There are several variations on what happens next, but one claims Thomas was drunk in his favorite inn and was sitting on his favorite old oak chair when officers came to arrest him. Before they took him away, he blankly uttered, may death come to anyone who dares to sit on my chair. Some very choice last words indeed. His lifeless body was exhibited on the gibbet or stoop that stood at the crossroads where the inn was, which would later inspire its name change. The villagers didn't think much of it at first, but then slowly they realized that some who chose to sit on the chair didn't live for much longer. One of the most dramatic stories from 1894, concerned a chimney sweep.

While drinking at the inn, he opted to sit in Busby's chair and was discovered dead the next morning. Soon later, an apprentice dared a coworker to tempt the curse of the chair. I'm sure he immediately regretted it, as the coworker died soon after. Furthermore, many of the young soldiers who sat in the chair before heading off to fight in World War II never returned.
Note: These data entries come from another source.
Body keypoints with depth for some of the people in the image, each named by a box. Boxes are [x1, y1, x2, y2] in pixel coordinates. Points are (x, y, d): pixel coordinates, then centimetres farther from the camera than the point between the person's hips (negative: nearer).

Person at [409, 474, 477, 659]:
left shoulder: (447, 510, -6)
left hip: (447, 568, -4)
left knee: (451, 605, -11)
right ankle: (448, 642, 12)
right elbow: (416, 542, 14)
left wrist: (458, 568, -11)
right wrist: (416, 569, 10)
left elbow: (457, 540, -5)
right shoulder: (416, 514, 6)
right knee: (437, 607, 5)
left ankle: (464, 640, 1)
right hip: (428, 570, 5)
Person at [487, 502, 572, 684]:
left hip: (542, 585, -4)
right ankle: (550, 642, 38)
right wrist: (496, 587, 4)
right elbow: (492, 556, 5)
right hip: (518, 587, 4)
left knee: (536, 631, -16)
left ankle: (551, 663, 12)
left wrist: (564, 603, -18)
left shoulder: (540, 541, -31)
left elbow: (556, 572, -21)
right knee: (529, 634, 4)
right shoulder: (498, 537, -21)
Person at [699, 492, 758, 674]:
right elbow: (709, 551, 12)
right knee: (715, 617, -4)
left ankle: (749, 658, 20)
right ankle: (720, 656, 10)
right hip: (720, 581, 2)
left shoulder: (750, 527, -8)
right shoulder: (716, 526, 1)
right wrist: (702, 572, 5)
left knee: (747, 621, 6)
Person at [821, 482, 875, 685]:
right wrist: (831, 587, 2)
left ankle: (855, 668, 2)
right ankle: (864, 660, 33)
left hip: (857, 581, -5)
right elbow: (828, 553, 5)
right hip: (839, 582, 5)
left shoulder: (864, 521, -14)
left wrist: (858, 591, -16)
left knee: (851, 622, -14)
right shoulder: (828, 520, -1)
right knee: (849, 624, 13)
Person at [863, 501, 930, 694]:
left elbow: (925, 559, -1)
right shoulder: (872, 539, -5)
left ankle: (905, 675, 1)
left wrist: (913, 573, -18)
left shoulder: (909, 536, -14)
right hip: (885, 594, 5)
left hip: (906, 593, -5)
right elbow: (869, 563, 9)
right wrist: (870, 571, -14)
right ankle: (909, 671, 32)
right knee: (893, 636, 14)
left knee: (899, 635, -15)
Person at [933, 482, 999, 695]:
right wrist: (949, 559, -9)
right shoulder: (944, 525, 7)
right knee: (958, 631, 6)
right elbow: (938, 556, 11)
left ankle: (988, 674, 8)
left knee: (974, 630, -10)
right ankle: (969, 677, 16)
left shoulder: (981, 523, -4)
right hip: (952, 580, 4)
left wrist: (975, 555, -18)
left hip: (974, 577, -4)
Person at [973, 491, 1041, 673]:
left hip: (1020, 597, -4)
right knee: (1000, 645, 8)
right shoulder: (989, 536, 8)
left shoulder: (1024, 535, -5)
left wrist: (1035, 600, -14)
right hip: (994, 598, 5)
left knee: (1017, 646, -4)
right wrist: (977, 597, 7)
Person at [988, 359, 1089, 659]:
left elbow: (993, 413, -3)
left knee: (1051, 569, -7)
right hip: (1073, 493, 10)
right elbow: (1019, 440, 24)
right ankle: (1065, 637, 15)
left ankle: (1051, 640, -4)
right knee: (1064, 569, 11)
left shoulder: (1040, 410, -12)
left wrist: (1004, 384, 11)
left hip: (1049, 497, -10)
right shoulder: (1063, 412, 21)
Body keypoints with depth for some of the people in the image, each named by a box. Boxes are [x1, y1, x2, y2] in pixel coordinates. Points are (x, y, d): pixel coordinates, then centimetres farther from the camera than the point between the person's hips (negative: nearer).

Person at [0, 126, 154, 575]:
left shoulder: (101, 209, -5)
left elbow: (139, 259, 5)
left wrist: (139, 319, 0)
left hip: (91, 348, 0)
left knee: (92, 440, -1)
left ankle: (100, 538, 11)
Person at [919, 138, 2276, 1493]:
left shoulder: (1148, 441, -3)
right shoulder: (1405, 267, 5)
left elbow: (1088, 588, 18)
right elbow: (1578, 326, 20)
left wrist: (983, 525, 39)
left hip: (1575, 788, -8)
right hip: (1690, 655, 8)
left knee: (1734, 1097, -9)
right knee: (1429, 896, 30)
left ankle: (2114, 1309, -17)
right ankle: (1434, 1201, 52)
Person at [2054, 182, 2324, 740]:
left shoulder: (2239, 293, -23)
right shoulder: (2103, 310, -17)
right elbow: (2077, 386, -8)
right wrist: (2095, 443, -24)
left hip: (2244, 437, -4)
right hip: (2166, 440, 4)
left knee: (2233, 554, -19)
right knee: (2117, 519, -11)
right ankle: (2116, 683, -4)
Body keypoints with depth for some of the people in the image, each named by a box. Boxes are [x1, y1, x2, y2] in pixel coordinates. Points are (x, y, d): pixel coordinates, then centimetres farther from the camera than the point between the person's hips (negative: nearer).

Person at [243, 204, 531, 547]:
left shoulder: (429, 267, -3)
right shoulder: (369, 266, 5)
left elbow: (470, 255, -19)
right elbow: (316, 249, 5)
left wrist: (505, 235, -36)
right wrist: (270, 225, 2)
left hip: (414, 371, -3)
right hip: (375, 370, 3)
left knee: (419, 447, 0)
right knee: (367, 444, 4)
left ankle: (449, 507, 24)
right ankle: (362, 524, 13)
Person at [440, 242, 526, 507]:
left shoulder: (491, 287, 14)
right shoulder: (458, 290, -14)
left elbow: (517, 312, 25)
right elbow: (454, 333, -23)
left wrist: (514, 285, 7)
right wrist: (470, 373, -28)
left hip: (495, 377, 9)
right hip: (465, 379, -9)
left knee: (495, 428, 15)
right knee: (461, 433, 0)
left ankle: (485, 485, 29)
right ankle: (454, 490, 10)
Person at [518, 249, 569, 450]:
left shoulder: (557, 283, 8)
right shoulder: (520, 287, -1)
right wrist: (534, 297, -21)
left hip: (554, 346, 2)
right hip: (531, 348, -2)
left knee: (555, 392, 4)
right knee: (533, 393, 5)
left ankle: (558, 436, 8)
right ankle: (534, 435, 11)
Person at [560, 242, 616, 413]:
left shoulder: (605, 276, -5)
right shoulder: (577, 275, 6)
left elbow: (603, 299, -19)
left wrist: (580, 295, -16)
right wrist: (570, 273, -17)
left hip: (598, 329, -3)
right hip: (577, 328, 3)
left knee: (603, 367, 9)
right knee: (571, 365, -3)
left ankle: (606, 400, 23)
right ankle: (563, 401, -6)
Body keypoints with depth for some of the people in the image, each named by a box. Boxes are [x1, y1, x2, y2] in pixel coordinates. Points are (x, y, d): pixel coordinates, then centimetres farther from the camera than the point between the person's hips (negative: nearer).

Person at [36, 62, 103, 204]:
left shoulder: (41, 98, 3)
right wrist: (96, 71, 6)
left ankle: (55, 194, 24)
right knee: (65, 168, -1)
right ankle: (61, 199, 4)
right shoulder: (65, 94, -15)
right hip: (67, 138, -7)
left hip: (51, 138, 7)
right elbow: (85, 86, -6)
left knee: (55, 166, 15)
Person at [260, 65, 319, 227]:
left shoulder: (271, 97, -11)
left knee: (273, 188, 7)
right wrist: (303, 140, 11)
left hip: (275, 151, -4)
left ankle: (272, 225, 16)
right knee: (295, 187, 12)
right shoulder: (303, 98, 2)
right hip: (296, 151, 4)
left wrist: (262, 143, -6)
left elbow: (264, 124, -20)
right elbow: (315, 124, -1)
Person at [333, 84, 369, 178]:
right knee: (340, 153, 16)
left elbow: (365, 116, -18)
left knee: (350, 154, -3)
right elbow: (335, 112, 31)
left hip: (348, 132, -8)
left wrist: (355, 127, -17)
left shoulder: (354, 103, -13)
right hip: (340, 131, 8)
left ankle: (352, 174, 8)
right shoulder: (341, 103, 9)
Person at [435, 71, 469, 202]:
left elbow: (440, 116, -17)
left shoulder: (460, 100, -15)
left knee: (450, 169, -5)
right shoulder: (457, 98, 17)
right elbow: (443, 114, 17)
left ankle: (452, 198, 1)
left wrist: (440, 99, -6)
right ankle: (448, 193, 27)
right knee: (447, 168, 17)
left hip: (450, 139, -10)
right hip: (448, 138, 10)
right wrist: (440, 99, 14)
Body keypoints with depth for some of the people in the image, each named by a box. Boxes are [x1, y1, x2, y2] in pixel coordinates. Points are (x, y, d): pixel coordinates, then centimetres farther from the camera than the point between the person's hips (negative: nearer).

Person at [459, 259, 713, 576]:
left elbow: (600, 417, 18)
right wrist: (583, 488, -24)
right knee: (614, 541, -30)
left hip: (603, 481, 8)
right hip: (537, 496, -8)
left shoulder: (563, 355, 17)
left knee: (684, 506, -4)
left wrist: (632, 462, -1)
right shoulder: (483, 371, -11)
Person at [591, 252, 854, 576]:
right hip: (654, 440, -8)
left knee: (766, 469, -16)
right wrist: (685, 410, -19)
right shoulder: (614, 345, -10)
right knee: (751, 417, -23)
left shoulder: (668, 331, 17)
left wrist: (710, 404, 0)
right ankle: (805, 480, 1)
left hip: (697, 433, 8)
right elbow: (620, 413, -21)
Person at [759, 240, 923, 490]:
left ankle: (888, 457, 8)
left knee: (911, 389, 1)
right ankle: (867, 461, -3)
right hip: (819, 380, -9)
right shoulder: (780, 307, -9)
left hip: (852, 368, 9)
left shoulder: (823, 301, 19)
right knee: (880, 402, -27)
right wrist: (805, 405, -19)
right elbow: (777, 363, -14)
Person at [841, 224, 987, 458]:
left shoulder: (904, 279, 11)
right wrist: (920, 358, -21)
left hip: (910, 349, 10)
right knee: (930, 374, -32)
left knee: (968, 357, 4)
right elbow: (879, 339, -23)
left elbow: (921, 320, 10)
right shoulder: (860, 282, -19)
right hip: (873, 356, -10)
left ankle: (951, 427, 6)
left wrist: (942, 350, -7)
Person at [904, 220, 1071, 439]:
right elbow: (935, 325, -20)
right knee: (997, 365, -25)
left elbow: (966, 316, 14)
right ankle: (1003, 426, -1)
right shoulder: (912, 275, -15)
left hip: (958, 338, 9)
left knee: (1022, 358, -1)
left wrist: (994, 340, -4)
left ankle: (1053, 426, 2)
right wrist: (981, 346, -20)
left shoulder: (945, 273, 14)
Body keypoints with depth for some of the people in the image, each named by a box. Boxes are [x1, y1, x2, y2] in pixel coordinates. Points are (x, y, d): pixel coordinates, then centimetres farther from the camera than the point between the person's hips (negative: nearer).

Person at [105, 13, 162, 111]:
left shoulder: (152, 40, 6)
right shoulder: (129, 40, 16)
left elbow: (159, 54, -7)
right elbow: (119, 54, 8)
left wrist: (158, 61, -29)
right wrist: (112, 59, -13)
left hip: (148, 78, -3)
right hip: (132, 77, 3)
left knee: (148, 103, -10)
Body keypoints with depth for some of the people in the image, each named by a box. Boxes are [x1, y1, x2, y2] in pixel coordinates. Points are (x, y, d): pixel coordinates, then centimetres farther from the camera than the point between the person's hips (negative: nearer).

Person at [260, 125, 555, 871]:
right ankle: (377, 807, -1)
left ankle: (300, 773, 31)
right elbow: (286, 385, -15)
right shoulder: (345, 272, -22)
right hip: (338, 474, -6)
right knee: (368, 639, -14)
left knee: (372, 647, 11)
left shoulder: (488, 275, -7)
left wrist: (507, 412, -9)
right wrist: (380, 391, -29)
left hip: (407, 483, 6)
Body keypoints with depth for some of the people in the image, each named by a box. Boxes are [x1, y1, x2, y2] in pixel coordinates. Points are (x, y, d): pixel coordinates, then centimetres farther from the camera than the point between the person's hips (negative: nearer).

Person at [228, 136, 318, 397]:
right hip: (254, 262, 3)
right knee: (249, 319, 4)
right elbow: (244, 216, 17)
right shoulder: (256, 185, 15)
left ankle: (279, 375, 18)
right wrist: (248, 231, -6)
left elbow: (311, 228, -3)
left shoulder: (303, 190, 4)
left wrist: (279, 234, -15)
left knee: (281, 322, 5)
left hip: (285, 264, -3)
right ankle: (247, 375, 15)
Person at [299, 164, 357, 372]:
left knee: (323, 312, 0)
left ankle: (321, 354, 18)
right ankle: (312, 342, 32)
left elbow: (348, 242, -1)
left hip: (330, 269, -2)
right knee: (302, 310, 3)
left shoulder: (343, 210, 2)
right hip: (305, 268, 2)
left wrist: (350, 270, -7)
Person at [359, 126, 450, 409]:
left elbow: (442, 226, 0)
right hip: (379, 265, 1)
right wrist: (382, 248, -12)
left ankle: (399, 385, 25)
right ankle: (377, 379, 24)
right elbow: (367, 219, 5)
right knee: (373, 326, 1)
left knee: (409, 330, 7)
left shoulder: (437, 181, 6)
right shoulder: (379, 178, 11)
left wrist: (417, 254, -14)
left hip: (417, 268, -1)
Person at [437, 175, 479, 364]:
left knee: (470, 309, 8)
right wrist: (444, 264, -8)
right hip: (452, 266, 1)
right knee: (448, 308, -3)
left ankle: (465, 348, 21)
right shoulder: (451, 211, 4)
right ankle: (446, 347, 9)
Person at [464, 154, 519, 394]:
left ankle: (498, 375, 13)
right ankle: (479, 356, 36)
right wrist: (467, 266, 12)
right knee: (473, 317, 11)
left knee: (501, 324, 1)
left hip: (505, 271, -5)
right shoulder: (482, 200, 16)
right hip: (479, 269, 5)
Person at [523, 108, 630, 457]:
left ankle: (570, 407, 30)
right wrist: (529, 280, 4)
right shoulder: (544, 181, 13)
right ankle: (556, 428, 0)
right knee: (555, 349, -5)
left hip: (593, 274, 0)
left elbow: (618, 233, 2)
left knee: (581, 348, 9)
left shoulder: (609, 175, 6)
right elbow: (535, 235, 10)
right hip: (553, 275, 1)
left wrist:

Only in the 1970s, after a delivery driver sat in the chair and died in a car accident a few hours later, then the landlord decided to end the 300-year-old curse by donating the chair to the Thirsk Museum.

Today, there are pins on the wall that are forever reserved for Thomas Busby and are way out of reach of anyone who may try to perch on it. It's worth noting that there have never been any official documents relating the victims sitting in the chair with their deaths. It's almost entirely rumour. Furthermore, a furniture specialist believes that the chair in the museum was created in 1840, 138 years after Thomas Busby was executed, based on the design and wood used. So the only sure way to find out if the Busby stoop chair is cursed is to sit on it. Unsurprisingly, no scientist has dared to attempt. Ulinity with a toxic mask.

Have you heard the expression "turn that frown upside down?" Noh masks, on the other hand, literally do that in Japan. A Noh mask is a traditional wooden mask used in Japanese theatre that is carefully carved to depict either a smiling or frowning face depending on the angle from which the mask is viewed. When you wear the mask and tilt your head downward, it appears more pleased or relieved. However, if you tilt the mask upwards, you will appear dejected or sorrowful.

So, whence did such a heinous curse originate? It could be related to how wearing a mask impacts one's behaviour because being anonymous mentally enables people to do things they would not normally do. Being nameless, however, is not the same as being a possessed husk of a human. Regardless, these masks are ten times scarier than the ones we're all used to wearing.